There was also trash, crack, crackheads, no restrooms, and a homeless encampment inside of the towering anchorages that made the park look like a cathedral. Hundreds gathered there, and every weekend the city’s tiny sects assembled into one vivid army, united by the thing that made them not belong.
This was mostly unintentional: The Bridge itself opened in 1883, and the space sat for nearly a century before an architect named M. Paul Friedberg covered the long bank in brick, eventually adding benches, chess tables, and a sunken basketball court (where Mike Vallely filmed an early video part). Red Brick Park opened in 1979. “It was not with the intention of creating a recreational area,” Friedberg said in Deathbowl to Downtown, a good NYC skate documentary. “It’s interesting it became that.”
Regardless, the city had created an inadvertent haven: a magnet that kept skaters in one place, away from sidewalks, office parks, security guards, and everyone else. And for a decade, everyone was happy. Rodriguez was there “every day,” watching ranks grow as the Banks supplanted Washington Square Park as the skateboarding epicenter of NYC, the East Coast, and possibly the whole world.

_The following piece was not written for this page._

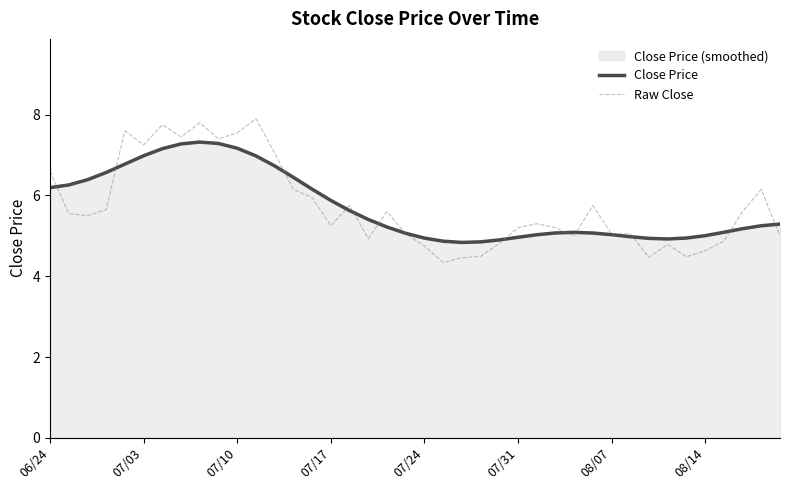

Which series has the widest spread of values?

Raw Close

Then, in November 2004, he rolled down Broadway, picking up speed past City Hall, and then saw a fence. With no notice, the city had closed the Banks for construction on the bridge overhead.
So began Rodriguez’s work as a liaison between the skaters, the city, the planners, the builders, the DOT, the Parks Department, and all the rest. Over the next 15 years the Banks would reopen, close again, rebuild somewhat, and serve as a storage lot. (This is when Carozza and Becker first skated there, crawling in through holes in the fence.)
The city kept Rodriguez in the loop, and eventually asked if he’d design another park, this one under the Manhattan Bridge. LES opened in 2012, and was designed for the kind of skating that flared in the 1990s: ollie-based, with flip/spin tricks onto and off of rails, ledges, platforms, and caped transitions. Visit today and you’ll see trash, homeless people, run-over rats, maybe street-tech genius Mark Suciu, or even Weckingball—the sport’s new purist, avenging angel, and resident fact-checker.
LES changed things. NYC’s skate epicenter shifted to a new place five minutes away, literally made to skate. As a result, interest in skating the Banks waned, though interest in protecting it did not. Becker and Carozza’s petition still grows, and while the DOT has not issued a public statement, one employee anonymously told me that the bricks will be replaced.
For his part, Rodriguez hasn’t wavered.
“After dealing with this so many times, so many ways, my reaction isn’t negative—it’s positive,” he said. “It was hard to see the Brooklyn Banks with no bricks on the flats. But I could see from a DOT perspective, there’s less people using the roads because of quarantine, so maybe they’re trying to get everything done. Yes, they removed the bricks. To do the work. But I’m positive they’ll put ’em back. And it’ll be better than ever.”
Cole Louison lives and skates in New York.